A comienzos del siglo XIX la mayor parte de la humanidad todavía vivía en el campo como lo había hecho durante incontables generaciones. En todo el mundo las gentes vivían entonces en pequeños pueblos y aldeas, y o bien trabajaban directamente en la agricultura, o en ocupaciones que constituían servicios para el agricultor. Raramente viajaban, y vivían cerca de su trabajo porque todavía no se habían inventado medios de trasporte rápidos. Los pocos que viajaban lo hacían a pie o en lentos barcos de vela o en parsimoniosos caballos incapaces de hacer más de sesenta millas al día. ¡Piénsalo! Sesenta millas al día. Aquí y allí, en aquellos lentos tiempos, un pueblo creció más que sus vecinos por tener puerto o ser centro gubernativo, pero en todo el mundo las ciudades con más de cien mil habitantes se podían contar con los dedos de las manos. Y eso ocurría a comienzos del siglo xix. A finales de siglo la invención de los ferrocarriles, el telégrafo, los barcos a vapor, la maquinaria agrícola compleja había cambiado todas esas cosas: las había cambiado sin esperanza alguna de retorno. De repente eran posibles las grandes tiendas, los variados placeres, las incontables comodidades de las grandes ciudades, y, tan pronto como aparecieron, entraron en competencia con los domésticos recursos de los centros rurales. La humanidad se vio arrastrada a las ciudades por una atracción irresistible. La demanda de mano de obra cayó con el aumento de la maquinaria, los mercados locales fueron completamente desplazados y hubo un rápido crecimiento de los centros más grandes a expensas del campo abierto.

El flujo de la población hacia las ciudades fue la preocupación constante de los escritores victorianos. En Gran Bretaña y en Nueva Inglaterra, en India y en China se destacaba lo mismo: por todas partes, unas pocas ciudades hinchadas estaban reemplazando visiblemente al antiguo orden.

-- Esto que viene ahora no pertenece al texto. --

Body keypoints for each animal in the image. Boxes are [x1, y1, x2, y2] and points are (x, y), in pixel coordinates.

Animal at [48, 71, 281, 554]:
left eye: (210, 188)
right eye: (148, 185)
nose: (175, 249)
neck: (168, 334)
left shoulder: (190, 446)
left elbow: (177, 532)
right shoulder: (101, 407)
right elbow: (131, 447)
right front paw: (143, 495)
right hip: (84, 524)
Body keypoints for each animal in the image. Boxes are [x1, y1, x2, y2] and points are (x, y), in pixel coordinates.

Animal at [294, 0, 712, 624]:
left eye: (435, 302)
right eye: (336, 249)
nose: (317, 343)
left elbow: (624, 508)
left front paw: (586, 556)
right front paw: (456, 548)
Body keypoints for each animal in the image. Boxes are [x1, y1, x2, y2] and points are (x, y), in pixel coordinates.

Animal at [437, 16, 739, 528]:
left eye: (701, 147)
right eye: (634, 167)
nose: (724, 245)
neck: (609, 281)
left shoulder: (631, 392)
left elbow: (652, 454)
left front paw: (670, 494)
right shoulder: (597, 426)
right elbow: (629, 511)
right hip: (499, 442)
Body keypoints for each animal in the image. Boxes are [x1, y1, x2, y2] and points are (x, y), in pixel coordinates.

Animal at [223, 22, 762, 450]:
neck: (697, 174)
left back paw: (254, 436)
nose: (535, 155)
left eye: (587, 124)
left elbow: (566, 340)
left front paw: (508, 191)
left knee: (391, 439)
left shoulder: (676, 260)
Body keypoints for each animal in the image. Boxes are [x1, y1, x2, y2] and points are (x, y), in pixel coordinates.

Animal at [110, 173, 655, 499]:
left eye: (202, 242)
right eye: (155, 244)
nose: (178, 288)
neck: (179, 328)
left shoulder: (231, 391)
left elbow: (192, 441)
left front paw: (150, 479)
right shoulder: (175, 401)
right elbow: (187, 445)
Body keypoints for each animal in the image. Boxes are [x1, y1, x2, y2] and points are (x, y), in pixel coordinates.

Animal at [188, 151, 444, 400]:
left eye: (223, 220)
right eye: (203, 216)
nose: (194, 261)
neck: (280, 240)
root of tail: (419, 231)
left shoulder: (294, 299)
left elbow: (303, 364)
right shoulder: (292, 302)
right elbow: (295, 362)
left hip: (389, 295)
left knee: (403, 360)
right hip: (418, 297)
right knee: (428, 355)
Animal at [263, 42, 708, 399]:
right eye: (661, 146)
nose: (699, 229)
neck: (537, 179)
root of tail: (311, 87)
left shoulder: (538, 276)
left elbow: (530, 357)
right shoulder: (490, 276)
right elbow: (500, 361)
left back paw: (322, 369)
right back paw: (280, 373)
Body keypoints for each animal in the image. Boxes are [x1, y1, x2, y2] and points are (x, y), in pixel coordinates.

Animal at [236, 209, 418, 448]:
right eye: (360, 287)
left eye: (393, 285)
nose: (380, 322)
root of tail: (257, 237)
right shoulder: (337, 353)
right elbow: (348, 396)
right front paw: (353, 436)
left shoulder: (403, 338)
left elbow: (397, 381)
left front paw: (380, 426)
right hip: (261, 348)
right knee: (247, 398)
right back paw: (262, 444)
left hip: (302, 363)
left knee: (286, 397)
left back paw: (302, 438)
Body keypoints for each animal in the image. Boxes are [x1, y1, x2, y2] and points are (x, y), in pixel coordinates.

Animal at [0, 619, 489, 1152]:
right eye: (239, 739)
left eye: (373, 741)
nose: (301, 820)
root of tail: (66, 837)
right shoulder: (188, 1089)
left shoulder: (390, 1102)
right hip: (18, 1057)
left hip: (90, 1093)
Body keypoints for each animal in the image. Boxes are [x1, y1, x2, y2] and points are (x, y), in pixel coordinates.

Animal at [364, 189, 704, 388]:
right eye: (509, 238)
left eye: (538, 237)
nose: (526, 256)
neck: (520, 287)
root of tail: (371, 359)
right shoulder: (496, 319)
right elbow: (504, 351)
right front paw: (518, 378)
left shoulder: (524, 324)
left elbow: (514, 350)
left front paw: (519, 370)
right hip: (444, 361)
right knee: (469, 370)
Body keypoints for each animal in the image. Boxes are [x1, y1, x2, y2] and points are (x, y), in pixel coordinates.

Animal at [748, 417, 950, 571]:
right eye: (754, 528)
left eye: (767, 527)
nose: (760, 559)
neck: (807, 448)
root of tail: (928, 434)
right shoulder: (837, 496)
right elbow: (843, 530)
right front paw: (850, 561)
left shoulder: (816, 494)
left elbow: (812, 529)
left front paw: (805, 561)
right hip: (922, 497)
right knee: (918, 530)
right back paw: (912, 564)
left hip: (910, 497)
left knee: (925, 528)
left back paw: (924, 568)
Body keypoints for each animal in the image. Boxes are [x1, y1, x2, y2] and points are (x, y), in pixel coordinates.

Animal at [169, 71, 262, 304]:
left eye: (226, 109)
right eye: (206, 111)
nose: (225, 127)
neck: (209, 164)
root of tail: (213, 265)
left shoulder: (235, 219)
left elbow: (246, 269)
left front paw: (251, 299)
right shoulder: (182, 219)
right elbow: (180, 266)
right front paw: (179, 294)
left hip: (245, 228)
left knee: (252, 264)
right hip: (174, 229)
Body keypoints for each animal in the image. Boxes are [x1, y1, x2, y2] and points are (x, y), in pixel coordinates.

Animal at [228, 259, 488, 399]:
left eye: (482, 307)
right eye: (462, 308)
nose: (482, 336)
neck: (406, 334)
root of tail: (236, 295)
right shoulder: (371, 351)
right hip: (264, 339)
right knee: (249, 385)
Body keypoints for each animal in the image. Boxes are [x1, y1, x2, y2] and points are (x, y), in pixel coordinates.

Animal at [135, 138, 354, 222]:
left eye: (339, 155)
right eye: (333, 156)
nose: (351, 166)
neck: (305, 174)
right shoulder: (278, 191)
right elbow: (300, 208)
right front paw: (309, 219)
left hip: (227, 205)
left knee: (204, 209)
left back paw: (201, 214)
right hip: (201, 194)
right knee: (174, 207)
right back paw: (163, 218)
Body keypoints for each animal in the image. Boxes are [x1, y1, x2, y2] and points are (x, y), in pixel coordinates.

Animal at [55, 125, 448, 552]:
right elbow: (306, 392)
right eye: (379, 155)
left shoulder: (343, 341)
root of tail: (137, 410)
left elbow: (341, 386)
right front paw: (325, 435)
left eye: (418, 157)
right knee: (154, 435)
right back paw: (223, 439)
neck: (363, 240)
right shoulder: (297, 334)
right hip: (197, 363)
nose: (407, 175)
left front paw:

Unos cuantos se dieron cuenta de que esto era el resultado inevitable de la mejora de los medios de viaje y de trasporte, de que, dados unos medios de tránsito rápidos, esto tenía que suceder… y se diseñaron los planes más pueriles para vencer el misterioso magnetismo de los centros urbanos y mantener a la gente en el campo.